HANTから聞こえる「移動してください」の言葉。九龍は日本語設定のままにしているのでジャックたちにはわからないだろう。ジャックのHANTも同じようにハンターへの注意を英語で繰り返している。
「おい、大丈夫なのか」
「今ジャックたちが見てるから」
真後ろから聞こえてくる声に答える。微かな震動。風を切る音が聞こえた、と同時に九龍の体はその場からぐいっと引きずられていた。頬を掠めるのは矢。九龍はゆっくりと皆守と目を合わせる。
「大丈夫なのか」
皆守が低い声で先ほどと同じ言葉を繰り返す。口調に棘があるように感じるのは気のせいだ。とりあえず礼を言っておく。
「サンキュ。

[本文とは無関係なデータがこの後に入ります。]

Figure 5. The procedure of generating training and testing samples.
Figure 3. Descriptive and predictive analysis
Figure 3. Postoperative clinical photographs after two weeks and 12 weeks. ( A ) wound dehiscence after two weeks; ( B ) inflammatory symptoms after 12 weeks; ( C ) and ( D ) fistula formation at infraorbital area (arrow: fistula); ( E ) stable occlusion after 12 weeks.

矢が来るとは思わなかったな」
「発射口があっただろうが。ちゃんと見てろ」
「お前何でそんなとこまで見てんだよ」
この部屋は暗い。罠をわかりにくくするためだろう。肉眼では見渡せない。
九龍はゴーグルのスイッチを入れて一通り部屋を見渡してはいたが、電池が勿体無いのでそうそうに切っていた。
この暗さでも、皆守には見えるらしい。
「大体そこで待ってろ、って言ったのはジャックで……」
九龍は言葉を切る。壁際に向かって何かしているジャックは罠の解除に忙しそうだ。先ほどから矢が飛ぶ音が何度かしているが、ジャックとクイーンの居る場所は安全地帯のようだ。今九龍が居る、皆守から引っ張ってこられたこの場所もそうなのだろうが。
「……スパイっつってたよな」
「あ、その辺の話題はなるべく避けて……日本語はわからないと思うけど万一」
小声で返す。部屋の震動と矢の発射音で、言葉自体聞こえてないかもしれないが。
先ほどから何度か九龍は危ない目に合っている。
それはジャックの注意不足としか言えないものばかりだった。
だが、それは故意と言い切れるほどのものでもない。
「……まぁ、ここでおれ狙っても意味ないはずだし」
疑惑を持たれている中(それを知ってるのかどうかすら知らないが)、同行しているハンターを殺していいことなんてない。事故に見せかけるにしても、だ。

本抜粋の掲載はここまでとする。